You can check to see if modr's software requirements are met by running:
# Check if dependencies
# are already installed
which snakemake || echo 'Error: snakemake is not install.'
which singularity \
|| which conda \
|| which mamba \
|| echo 'Error: singularity or conda or mamba are not installed.'
Installation¶
Please ensure the software dependencies listed above are satisfied before getting started with this section. Also, please ensure each of the software dependencies listed above are in your $PATH
. You can re-run the same command above to ensure each of the required dependencies are in your $PATH
.
You can install modr locally with the following command:
# Clone modr from Github
git clone https://github.com/OpenOmics/modr.git
# Change your working directory
cd modr/
# Get usage information
./modr -h
Offline mode¶
The modr
pipeline can be run in an offline mode where external requests are not made at runtime. This will cache and download and remote resources or software containers (if using singlarity). Please note that if you are running the pipeline on Biowulf, you do NOT need to run these next steps. These instructions are for users running the pipeline outside of Biowulf cluster, i.e. on another cluster or locally on a laptop.
Download resource bundle¶
To download the pipeline's resource bundle, please run the following command:
# Dry-run download of the resource bundle
./modr install --ref-path /data/$USER/refs \
--force --threads 4 --dry-run
# Download the resource bundle
./modr install --ref-path /data/$USER/refs \
--force --threads 4
Please remember the path provided to the --ref-path
option above. During the download process, a new child directory called modr
will be created. The path to this directory should be provided to the --resource-bundle
option of the run sub command. For more information, please see the documentation for the install sub command.
Cache software containers¶
This next step is only applicable for singularity users. If you are using conda/mamba instead of singularity, you can skip over this section. To cache remote software containers, please run the following command:
# Dry run to see what will
# be pulled from DockerHub
./modr cache --sif-cache /data/$USER/cache --dry-run
# Cache software containers
./modr cache --sif-cache /data/$USER/cache
Please remember the path provided to the --sif-cache
option above, you will need to provide this path to the --sif-cache
option of the run sub command. For more information, please see the documentation for the cache sub command.
TLDR¶
Here is everything you need to get quickly get started.

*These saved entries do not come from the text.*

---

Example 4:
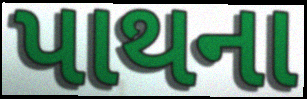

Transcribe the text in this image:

પાથના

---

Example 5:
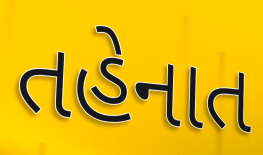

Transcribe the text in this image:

તહેનાતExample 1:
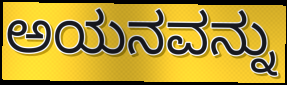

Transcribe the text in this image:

ಅಯನವನ್ನು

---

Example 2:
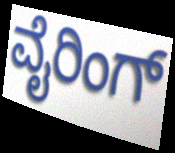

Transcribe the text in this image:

ವೈರಿಂಗ್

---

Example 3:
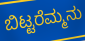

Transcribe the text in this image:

ಬಿಟ್ಟರೆಮ್ಮನು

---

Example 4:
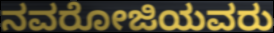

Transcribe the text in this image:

ನವರೋಜಿಯವರು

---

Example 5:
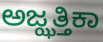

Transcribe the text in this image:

ಅಜ್ಝತ್ತಿಕಾ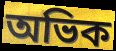
অভিকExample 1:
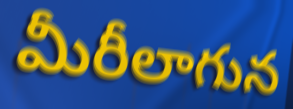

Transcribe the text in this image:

మీరీలాగున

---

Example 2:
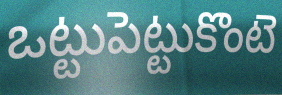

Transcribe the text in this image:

ఒట్టుపెట్టుకొంటె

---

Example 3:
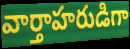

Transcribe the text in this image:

వార్తాహరుడిగా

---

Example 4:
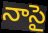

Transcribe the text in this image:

నాసై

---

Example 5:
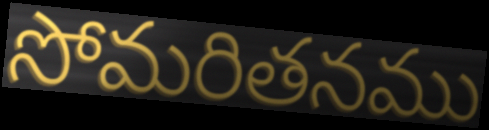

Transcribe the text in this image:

సోమరితనముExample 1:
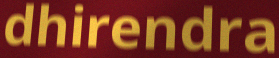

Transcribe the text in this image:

dhirendra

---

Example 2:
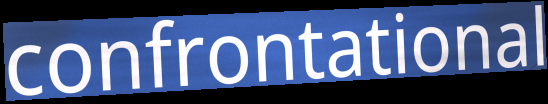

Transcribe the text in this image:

confrontational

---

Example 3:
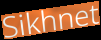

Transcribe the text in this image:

Sikhnet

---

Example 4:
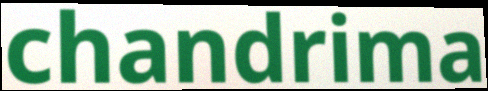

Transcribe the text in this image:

chandrima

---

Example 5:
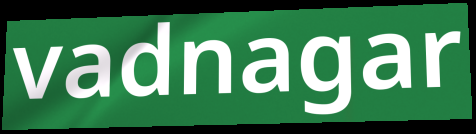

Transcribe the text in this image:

vadnagar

This set of instructions assumes you have snakemake and (singularity or conda) already installed on your target system, and that both are in your $PATH
.
Following the example below, please replace --input .tests/*.gz
with your input ONT FastQ files. If you are running the pipeline on Windows, please use the Windows Subsystem for Linux (WSL).
Quick Start
These instructions are for users/admins setting up the pipeline to run ouside of Biowulf in an offline mode. The pipeline can be run in an offline mode for users that do not have internet access. This mode is useful for researchers running the pipeline in the field on a local laptop.

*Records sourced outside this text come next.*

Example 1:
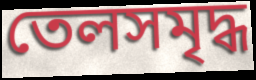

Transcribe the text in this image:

তেলসমৃদ্ধ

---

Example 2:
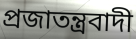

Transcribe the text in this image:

প্রজাতন্ত্রবাদী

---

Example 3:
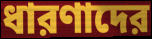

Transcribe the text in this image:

ধারণাদের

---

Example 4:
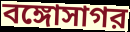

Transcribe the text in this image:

বঙ্গোসাগর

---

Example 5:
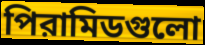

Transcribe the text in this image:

পিরামিডগুলো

In this example, we will cache/download remote resources in our $HOME
directory, but please feel free to point to any other location on you computer or target system. You will need about 4 GB of free diskspace for the download.
# Clone modr from Github
git clone https://github.com/OpenOmics/modr.git
# Change your working directory
cd modr/
# Get usage information
./modr -h
# Download resource bundle
./modr install --ref-path $HOME/refs --force --threads 4
# Cache software containers
./modr cache --sif-cache $HOME/SIFs
# Dry run modr pipeline
./modr run --input .tests/*.gz --output tmp_01/ \
--resource-bundle $HOME/refs/modr \
--sif-cache $HOME/SIFs --mode local \
--dry-run
# Run modr pipeline
# in offline-mode
./modr run --input .tests/*.gz --output tmp_01/ \
--resource-bundle $HOME/refs/modr \
--sif-cache $HOME/SIFs --mode local
These instructions are for users/admins setting up the pipeline outside of Biowulf. Please note at the current moment the use of conda requires internet access. If you wish to run the pipeline in an offline mode, please use singularity and cache the pipeline's software containers.

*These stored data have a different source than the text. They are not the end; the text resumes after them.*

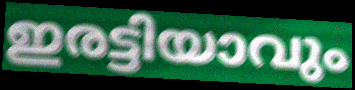
ഇരട്ടിയാവുംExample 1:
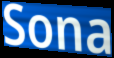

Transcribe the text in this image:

Sona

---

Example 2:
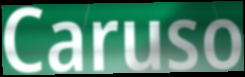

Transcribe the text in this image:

Caruso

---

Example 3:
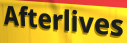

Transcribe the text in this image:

Afterlives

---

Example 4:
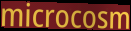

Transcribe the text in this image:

microcosm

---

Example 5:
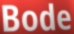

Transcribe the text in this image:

BodeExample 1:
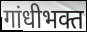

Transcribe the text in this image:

गांधीभक्त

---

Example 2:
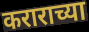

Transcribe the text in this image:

कराराच्या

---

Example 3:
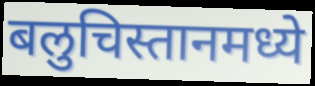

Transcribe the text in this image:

बलुचिस्तानमध्ये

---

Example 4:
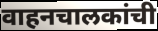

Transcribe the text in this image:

वाहनचालकांची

In this example, we will download the resource bundle in our $HOME
directory, but please feel free to point to any other location on you computer or target system. You will need about 4 GB of free diskspace for the download.
# Clone modr from Github
git clone https://github.com/OpenOmics/modr.git
# Change your working directory
cd modr/
# Get usage information
./modr -h
# Download resource bundle
./modr install --ref-path $HOME/refs --force --threads 4
# Dry run modr pipeline
./modr run --input .tests/*.gz --output tmp_01/ \
--resource-bundle $HOME/refs/modr \
--mode local --dry-run
# Run modr pipeline
# with conda/mamba
./modr run --input .tests/*.gz --output tmp_01/ \
--resource-bundle $HOME/refs/modr \
--mode local
If you are running the pipeline on Biowulf, do NOT need to download the resource bundle. These reference files already exist on Biowulf, and the pipeline is setup to automatically use them as needed. Also, we have already cached all of the pipeline's software containers here: /data/OpenOmics/SIFs/
. If you are on Biowulf, you can module load
the required dependencies.
Whenever the pipeline is provided with the --sif-cache
option, it is run in an offline mode. We always recommend providing --sif-cache /data/OpenOmics/SIFs/
when running the pipeline on Biowulf. This avoids issues related to DockerHub request limits if multiple users are concurrently run the pipeline on the cluster.
# Grab an interactive node,
# do not run on head node!
srun -N 1 -n 1 --time=1:00:00 --mem=8gb --cpus-per-task=2 --pty bash
module purge
module load singularity snakemake
# Clone modr from Github
git clone https://github.com/OpenOmics/modr.git
# Change your working directory
cd modr/
# Get usage information
./modr -h
# Dry run modr pipeline
./modr run --input .tests/*.gz --output tmp_01/ \
--sif-cache /data/OpenOmics/SIFs/ \
--mode slurm \
--dry-run
# Run modr pipeline
# on Biowulf cluster
./modr run --input .tests/*.gz --output tmp_01/ \
--sif-cache /data/OpenOmics/SIFs/ \
--mode slurm